Directions
Everything in the listing beneath must be transcribed exactly.

Raw data
===============

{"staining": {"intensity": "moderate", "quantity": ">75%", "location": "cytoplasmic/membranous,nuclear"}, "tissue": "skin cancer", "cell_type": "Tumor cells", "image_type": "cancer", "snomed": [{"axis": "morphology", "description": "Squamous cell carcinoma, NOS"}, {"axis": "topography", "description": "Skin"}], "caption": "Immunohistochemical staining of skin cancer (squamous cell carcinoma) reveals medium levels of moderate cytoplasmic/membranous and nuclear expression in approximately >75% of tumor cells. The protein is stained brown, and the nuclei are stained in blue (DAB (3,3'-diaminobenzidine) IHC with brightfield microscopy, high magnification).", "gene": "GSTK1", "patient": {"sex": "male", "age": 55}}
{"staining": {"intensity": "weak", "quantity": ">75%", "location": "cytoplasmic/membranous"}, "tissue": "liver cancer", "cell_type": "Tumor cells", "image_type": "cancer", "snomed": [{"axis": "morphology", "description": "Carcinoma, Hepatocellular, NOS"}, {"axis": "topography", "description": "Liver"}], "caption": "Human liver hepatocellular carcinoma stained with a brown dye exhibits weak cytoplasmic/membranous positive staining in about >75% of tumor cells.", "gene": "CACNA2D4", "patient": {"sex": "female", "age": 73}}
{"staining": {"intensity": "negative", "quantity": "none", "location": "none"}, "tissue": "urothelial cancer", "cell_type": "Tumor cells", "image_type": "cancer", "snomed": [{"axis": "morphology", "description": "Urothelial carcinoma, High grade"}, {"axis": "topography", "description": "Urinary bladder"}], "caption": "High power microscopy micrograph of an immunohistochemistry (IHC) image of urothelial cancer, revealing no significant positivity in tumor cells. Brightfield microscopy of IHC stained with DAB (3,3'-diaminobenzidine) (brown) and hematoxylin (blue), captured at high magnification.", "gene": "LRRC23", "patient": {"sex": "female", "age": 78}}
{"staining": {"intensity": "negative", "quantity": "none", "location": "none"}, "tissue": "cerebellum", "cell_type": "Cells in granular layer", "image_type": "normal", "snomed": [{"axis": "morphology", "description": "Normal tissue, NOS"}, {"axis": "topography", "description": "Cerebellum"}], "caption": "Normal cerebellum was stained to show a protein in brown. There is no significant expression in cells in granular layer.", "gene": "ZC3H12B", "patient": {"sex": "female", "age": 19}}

===============

Answer space
{"staining": {"intensity": "moderate", "quantity": ">75%", "location": "cytoplasmic/membranous,nuclear"}, "tissue": "skin cancer", "cell_type": "Tumor cells", "image_type": "cancer", "snomed": [{"axis": "morphology", "description": "Squamous cell carcinoma, NOS"}, {"axis": "topography", "description": "Skin"}], "caption": "Immunohistochemical staining of skin cancer (squamous cell carcinoma) reveals medium levels of moderate cytoplasmic/membranous and nuclear expression in approximately >75% of tumor cells. The protein is stained brown, and the nuclei are stained in blue (DAB (3,3'-diaminobenzidine) IHC with brightfield microscopy, high magnification).", "gene": "GSTK1", "patient": {"sex": "male", "age": 55}}
{"staining": {"intensity": "weak", "quantity": ">75%", "location": "cytoplasmic/membranous"}, "tissue": "liver cancer", "cell_type": "Tumor cells", "image_type": "cancer", "snomed": [{"axis": "morphology", "description": "Carcinoma, Hepatocellular, NOS"}, {"axis": "topography", "description": "Liver"}], "caption": "Human liver hepatocellular carcinoma stained with a brown dye exhibits weak cytoplasmic/membranous positive staining in about >75% of tumor cells.", "gene": "CACNA2D4", "patient": {"sex": "female", "age": 73}}
{"staining": {"intensity": "negative", "quantity": "none", "location": "none"}, "tissue": "urothelial cancer", "cell_type": "Tumor cells", "image_type": "cancer", "snomed": [{"axis": "morphology", "description": "Urothelial carcinoma, High grade"}, {"axis": "topography", "description": "Urinary bladder"}], "caption": "High power microscopy micrograph of an immunohistochemistry (IHC) image of urothelial cancer, revealing no significant positivity in tumor cells. Brightfield microscopy of IHC stained with DAB (3,3'-diaminobenzidine) (brown) and hematoxylin (blue), captured at high magnification.", "gene": "LRRC23", "patient": {"sex": "female", "age": 78}}
{"staining": {"intensity": "negative", "quantity": "none", "location": "none"}, "tissue": "cerebellum", "cell_type": "Cells in granular layer", "image_type": "normal", "snomed": [{"axis": "morphology", "description": "Normal tissue, NOS"}, {"axis": "topography", "description": "Cerebellum"}], "caption": "Normal cerebellum was stained to show a protein in brown. There is no significant expression in cells in granular layer.", "gene": "ZC3H12B", "patient": {"sex": "female", "age": 19}}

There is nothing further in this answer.